SawStop’s flesh sensing-technology has already had an impact on table saw products liability law in the United States. In Osorio v. One World Technologies, Inc. and Ryobi Technologies, Inc., the First Circuit Court of Appeals affirmed a jury verdict for the plaintiff, who lacerated his hand on a contractor grade table saw that did not incorporate flesh-sensing technology. On initial review, Osorio’s design defect theory appeared simple – flesh-sensing technology was a feasible alternative design that would have prevented the injury. This design defect theory was primarily premised on the testimony of his expert witness, Dr. Stephen Gass. In response, the defendants made several valid arguments. First, the cost of incorporating the patented technology would make the proposition of manufacturing and selling table saws commercially unfeasible. Second, they argued that the technology could not feasibly be incorporated into smaller saws without increasing the weight of the saw because such small saws cannot absorb the force necessary to stop the spinning blade, thus defeating the purpose of smaller bench-top table saws. Third, there was evidence that the flesh-sensing technology could be triggered without actually touching the blade, particularly when cutting wet or pressure-treated wood. (Incidentally, submissions to the CPSC several years ago raised the concern that plastic hubs on the arbor shaft insulate the electrical current and could prevent the safety mechanism from triggering.) Despite these arguments, the jury sided with Osorio.  However, in August of this year Ryobi obtained a defense verdict in the Northern District of Illinois in a case very similar to Osorio.  In that case, Plaintiff Brandon Stollings alleged that his Ryobi table saw was defective because it did not, among other things, incorporate flesh-sensing technology.  The jury disagreed, finding that the table saw was not defective or unreasonably dangerous as designed without flesh-sensing technology.
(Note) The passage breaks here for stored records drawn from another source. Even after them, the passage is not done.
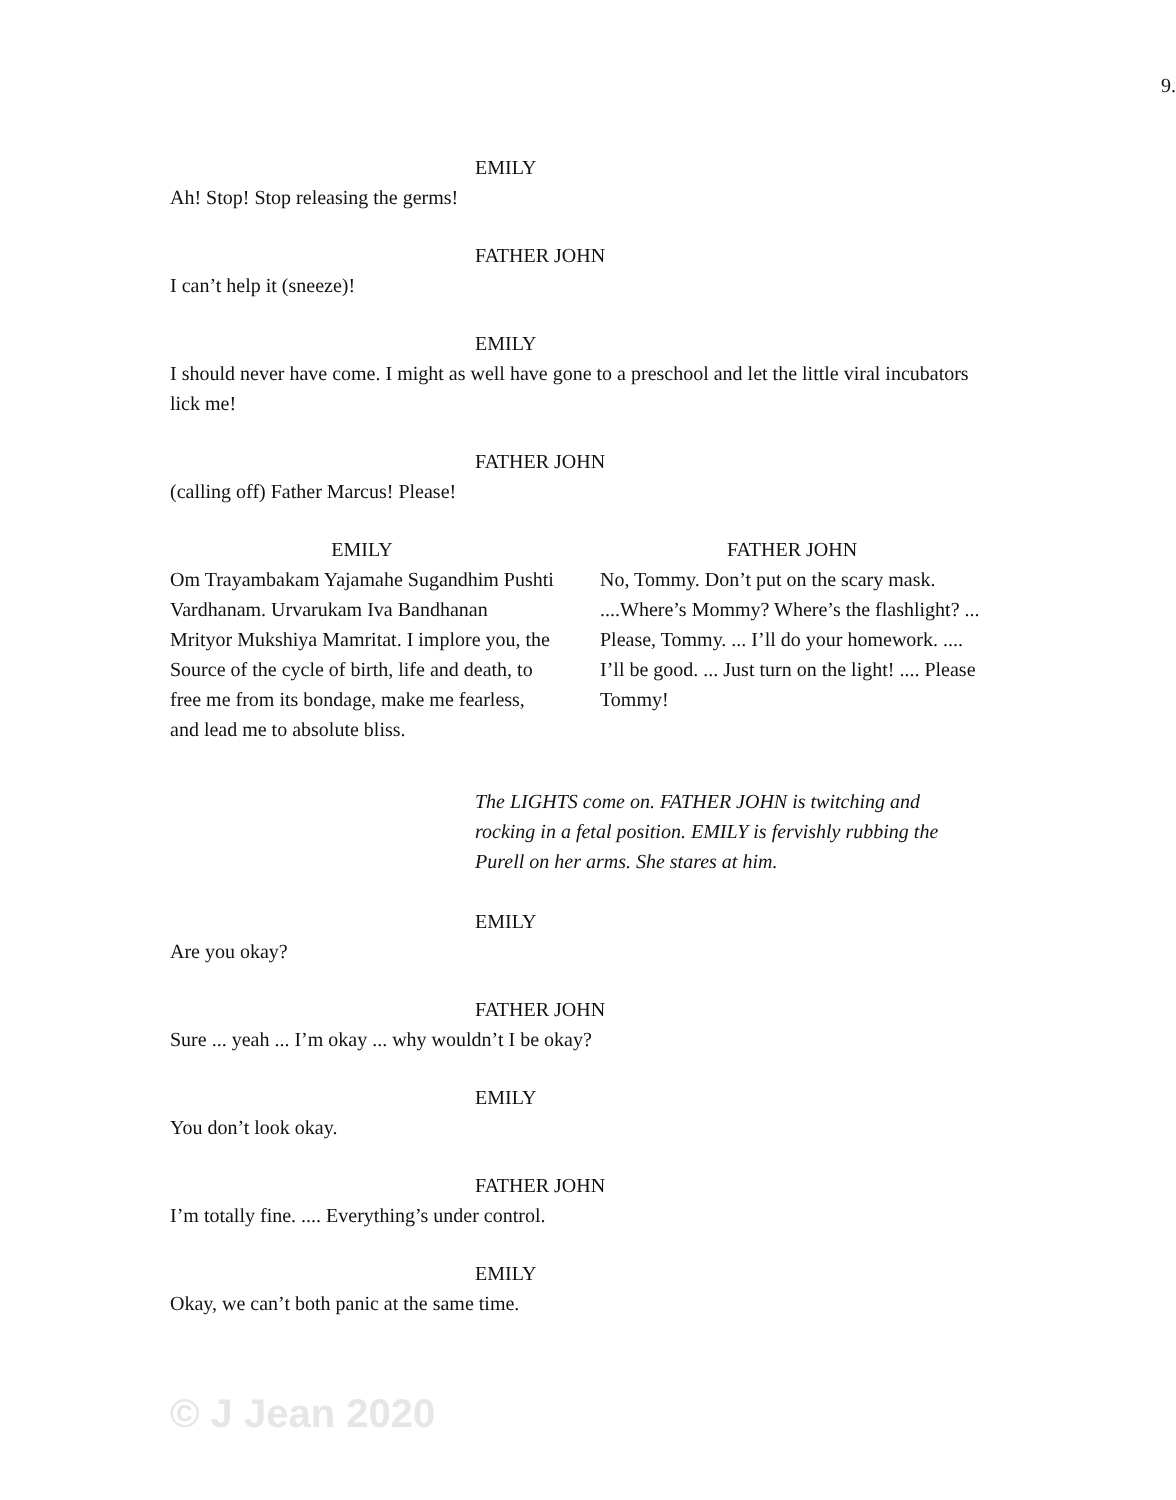9.
EMILY
Ah! Stop! Stop releasing the germs!
FATHER JOHN
I can’t help it (sneeze)!
EMILY
I should never have come. I might as well have gone to a preschool and let the little viral incubators lick me!
FATHER JOHN
(calling off) Father Marcus! Please!
EMILY
Om Trayambakam Yajamahe Sugandhim Pushti Vardhanam. Urvarukam Iva Bandhanan Mrityor Mukshiya Mamritat. I implore you, the Source of the cycle of birth, life and death, to free me from its bondage, make me fearless, and lead me to absolute bliss.
FATHER JOHN
No, Tommy. Don’t put on the scary mask. ....Where’s Mommy? Where’s the flashlight? ... Please, Tommy. ... I’ll do your homework. .... I’ll be good. ... Just turn on the light! .... Please Tommy!
The LIGHTS come on. FATHER JOHN is twitching and rocking in a fetal position. EMILY is fervishly rubbing the Purell on her arms. She stares at him.
EMILY
Are you okay?
FATHER JOHN
Sure ... yeah ... I’m okay ... why wouldn’t I be okay?
EMILY
You don’t look okay.
FATHER JOHN
I’m totally fine. .... Everything’s under control.
EMILY
Okay, we can’t both panic at the same time.
© J Jean 2020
While these issues are being litigated all over the country, in Wielgus v. Ryobi Technologies, Inc., also pending in the Northern District of Illinois, the plaintiff is aggressively pursuing conspiracy claims, arguing that the table saw industry conspired to avoid incorporating flesh-detection technology into their saws in an effort to avoid their collective liability for blade-contact injuries. The Court recently ruled on a number of motions in limine that will permit the plaintiff wide latitude in admitting evidence to support this theory.
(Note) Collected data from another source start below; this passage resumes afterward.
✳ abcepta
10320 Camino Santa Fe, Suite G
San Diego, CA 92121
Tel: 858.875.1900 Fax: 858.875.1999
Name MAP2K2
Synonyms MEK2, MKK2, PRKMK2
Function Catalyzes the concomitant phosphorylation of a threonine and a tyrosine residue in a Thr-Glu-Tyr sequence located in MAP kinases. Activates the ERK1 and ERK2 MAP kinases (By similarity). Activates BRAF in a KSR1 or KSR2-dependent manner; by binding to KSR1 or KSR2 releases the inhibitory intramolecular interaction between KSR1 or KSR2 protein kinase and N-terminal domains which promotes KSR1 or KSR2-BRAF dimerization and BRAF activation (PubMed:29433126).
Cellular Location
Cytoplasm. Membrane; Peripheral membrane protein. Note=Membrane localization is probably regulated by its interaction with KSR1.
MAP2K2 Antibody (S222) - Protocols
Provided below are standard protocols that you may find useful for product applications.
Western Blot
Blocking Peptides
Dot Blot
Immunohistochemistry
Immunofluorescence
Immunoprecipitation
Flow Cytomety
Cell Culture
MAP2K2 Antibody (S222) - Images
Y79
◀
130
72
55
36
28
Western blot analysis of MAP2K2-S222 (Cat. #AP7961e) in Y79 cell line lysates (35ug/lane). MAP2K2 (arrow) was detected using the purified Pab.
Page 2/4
If passed as originally proposed, The Table Saw Safety Act, would have forced manufacturers to make a choice: comply with the Act nationwide or pull out of the California table saw market. This is similar to the choice industry faced when California passed Prop 65, which mandates cancer warnings on a host of products. However, The Table Saw Safety Act or similar future legislation would be more onerous because it doesn’t simply require a new warning – it requires a complete redesign of existing table saws at significant expense to the consumer. It will understandably be too costly to design, manufacture, market and distribute one table saw for one state’s consumers and another for the rest of the country. Therefore, if such technology were to be mandated, manufacturers could be faced with the choice of exiting the table saw market altogether, or licensing patented flesh-sensing technology.  Nonetheless, manufacturers can expect that plaintiffs will continue to argue that table saws that fail to include flesh-sensing technology are defectively designed.

The debate over flesh-sensing technology will likely continue for years to come.  Questions will continue to be raised over whether consumers should be given a choice and permitted to purchase a less expensive table saw without flesh-sensing technology, if the patented technology increases the cost beyond the reach of many consumers. Moreover, time will tell whether the use of flesh-sensing technology will make users more cavalier and abandon best work practices, under the assumption that the technology will always protect them from a blade contact injuries.